SELECTED EXTRACT →
QUOTE(Nathan @ Jul 7 2009, 07:11 PM) View Post
QUOTE(Sneakeater @ Jul 7 2009, 02:11 PM) View Post
That's sort of my point.

These guys come here, and we're all told, like, this is the biggest chef in Charlotte (and with all those banks there, you know he has a high-class clientele), everybody there is just crazy for his food -- and then it turns out (if everybody is lucky) to be perfectly fine just-below-what-we're-used-to-getting-here stuff.

At least, that's how people perceive it.

(I'm one of the few people who liked Lonesome Dove, BTW.)


let's be blunt. Outside of NY, Chicago, SF, London, Tokyo, Paris and Spain, the best restaurant in a city is almost never on the NY playing field. Take a McRadys for example. Yes, it's a perfectly fine restaurant with a talented kitchen. It would be lucky to crack the top 30 in NY.

Why? Big fish, small pond. You have talented chefs who do not have the competition necessary to push them to the NY standard.


WTF? Is New York is the only place where diners care about what they eat, and chefs only care if they have competition? That's nonsense.

TASKS TO COMPLETE →
1 – Can you quote the records word for word, from their first line through the line containing "Zakaj se tehnološke"?
2 – How would the forum thread about whether restaurants outside New York measure up to its standard go on? Continue it from its last post.
The text and the records have nothing to do with each other.

THE RECORDS →
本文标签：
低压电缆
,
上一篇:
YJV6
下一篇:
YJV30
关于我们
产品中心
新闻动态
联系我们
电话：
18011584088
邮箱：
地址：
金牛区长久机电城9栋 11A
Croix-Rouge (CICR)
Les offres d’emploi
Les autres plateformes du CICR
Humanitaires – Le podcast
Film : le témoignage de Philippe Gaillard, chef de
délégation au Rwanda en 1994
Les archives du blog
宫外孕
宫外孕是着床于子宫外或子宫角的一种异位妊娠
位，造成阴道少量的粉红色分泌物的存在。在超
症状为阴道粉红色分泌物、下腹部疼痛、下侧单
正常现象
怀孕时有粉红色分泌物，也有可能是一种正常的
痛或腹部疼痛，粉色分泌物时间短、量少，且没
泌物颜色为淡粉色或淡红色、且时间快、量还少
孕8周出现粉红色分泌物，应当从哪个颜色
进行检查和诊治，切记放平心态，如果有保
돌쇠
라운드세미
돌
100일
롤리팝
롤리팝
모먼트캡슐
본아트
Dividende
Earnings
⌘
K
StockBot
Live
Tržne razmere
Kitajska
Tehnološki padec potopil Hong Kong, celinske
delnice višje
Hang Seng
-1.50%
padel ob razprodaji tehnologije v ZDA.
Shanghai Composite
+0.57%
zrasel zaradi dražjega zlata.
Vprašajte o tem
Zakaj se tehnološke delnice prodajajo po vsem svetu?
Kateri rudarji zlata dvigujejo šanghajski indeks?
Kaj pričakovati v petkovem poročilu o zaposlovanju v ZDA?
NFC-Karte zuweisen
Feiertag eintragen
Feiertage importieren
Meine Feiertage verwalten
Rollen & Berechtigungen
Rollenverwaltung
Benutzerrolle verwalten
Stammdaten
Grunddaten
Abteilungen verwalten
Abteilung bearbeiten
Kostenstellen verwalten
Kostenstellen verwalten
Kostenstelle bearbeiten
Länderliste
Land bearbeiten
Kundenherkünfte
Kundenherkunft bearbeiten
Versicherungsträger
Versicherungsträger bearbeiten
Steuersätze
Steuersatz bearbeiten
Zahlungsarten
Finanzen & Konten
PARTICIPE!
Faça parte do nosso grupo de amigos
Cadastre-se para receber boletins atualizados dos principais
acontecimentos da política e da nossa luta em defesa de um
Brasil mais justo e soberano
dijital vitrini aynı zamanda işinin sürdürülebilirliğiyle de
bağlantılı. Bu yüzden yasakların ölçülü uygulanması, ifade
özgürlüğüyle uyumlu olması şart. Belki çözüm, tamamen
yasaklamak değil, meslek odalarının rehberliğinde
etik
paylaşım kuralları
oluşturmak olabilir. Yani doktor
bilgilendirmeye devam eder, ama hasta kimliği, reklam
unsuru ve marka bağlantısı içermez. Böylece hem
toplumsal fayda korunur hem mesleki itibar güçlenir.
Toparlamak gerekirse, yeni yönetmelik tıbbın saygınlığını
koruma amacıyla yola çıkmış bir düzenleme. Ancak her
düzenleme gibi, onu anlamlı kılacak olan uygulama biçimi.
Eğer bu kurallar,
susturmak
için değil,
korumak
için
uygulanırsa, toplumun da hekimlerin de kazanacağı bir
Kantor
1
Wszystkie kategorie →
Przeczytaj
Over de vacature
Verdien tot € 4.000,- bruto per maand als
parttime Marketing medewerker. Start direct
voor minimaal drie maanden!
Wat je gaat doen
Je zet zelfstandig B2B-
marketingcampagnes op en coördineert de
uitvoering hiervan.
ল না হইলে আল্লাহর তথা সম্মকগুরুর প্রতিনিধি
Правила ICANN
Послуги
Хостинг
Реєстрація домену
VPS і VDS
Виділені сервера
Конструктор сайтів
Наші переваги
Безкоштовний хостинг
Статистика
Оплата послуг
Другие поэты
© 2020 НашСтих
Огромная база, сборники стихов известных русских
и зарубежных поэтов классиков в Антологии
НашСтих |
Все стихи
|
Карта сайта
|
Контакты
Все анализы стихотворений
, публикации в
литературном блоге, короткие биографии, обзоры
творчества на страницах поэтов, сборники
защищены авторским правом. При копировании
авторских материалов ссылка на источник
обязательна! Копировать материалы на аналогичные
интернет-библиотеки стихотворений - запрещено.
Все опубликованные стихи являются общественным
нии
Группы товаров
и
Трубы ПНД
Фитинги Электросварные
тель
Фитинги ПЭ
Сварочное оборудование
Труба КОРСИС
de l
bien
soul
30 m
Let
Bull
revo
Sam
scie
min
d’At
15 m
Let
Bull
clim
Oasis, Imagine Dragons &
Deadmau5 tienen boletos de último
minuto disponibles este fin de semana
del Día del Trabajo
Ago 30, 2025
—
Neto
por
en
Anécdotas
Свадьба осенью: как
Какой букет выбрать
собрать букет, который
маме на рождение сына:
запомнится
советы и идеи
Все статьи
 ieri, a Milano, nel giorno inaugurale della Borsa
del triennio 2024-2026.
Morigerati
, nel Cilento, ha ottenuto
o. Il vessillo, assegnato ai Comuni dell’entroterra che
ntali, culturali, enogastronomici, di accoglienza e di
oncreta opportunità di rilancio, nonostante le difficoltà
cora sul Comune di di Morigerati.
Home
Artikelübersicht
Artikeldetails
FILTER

YOUR WRITTEN ANSWERS →
1 –
本文标签：
低压电缆
,
上一篇:
YJV6
下一篇:
YJV30
关于我们
产品中心
新闻动态
联系我们
电话：
18011584088
邮箱：
地址：
金牛区长久机电城9栋 11A
Croix-Rouge (CICR)
Les offres d’emploi
Les autres plateformes du CICR
Humanitaires – Le podcast
Film : le témoignage de Philippe Gaillard, chef de
délégation au Rwanda en 1994
Les archives du blog
宫外孕
宫外孕是着床于子宫外或子宫角的一种异位妊娠
位，造成阴道少量的粉红色分泌物的存在。在超
症状为阴道粉红色分泌物、下腹部疼痛、下侧单
正常现象
怀孕时有粉红色分泌物，也有可能是一种正常的
痛或腹部疼痛，粉色分泌物时间短、量少，且没
泌物颜色为淡粉色或淡红色、且时间快、量还少
孕8周出现粉红色分泌物，应当从哪个颜色
进行检查和诊治，切记放平心态，如果有保
돌쇠
라운드세미
돌
100일
롤리팝
롤리팝
모먼트캡슐
본아트
Dividende
Earnings
⌘
K
StockBot
Live
Tržne razmere
Kitajska
Tehnološki padec potopil Hong Kong, celinske
delnice višje
Hang Seng
-1.50%
padel ob razprodaji tehnologije v ZDA.
Shanghai Composite
+0.57%
zrasel zaradi dražjega zlata.
Vprašajte o tem
Zakaj se tehnološke delnice prodajajo po vsem svetu?

2 –
I take back what I said: some NYers aren't just provincial, they are arrogant xenophobic snobs. And that goes for some NY residents who have moved on to other places where things aren't up to their "NY" standards.

There's a prejudice that comes rejecting the hype that surrounds an outsider, and therefore rejecting the outsider as "not worthy" of the hype. Imo, hype should always be ignored, and the chef judged on the merits of the food produced. Period. What's the first Cartesian principle? Doubt everything. And the last? When you're done analyzing the problems from simple to complex, go back and check your reasoning.


If you can't be with the one you love, love the one you're with. Or cook for yourself.


(This is not meant to be an attack on any individual[s], but rather on an unwarranted attitude. I daresay any place that has a strong food culture -- and there are many all over the world -- engenders the same attitude in some of its residents. But who has a right to say that only their one location of the many can claim to be so great? Pish.)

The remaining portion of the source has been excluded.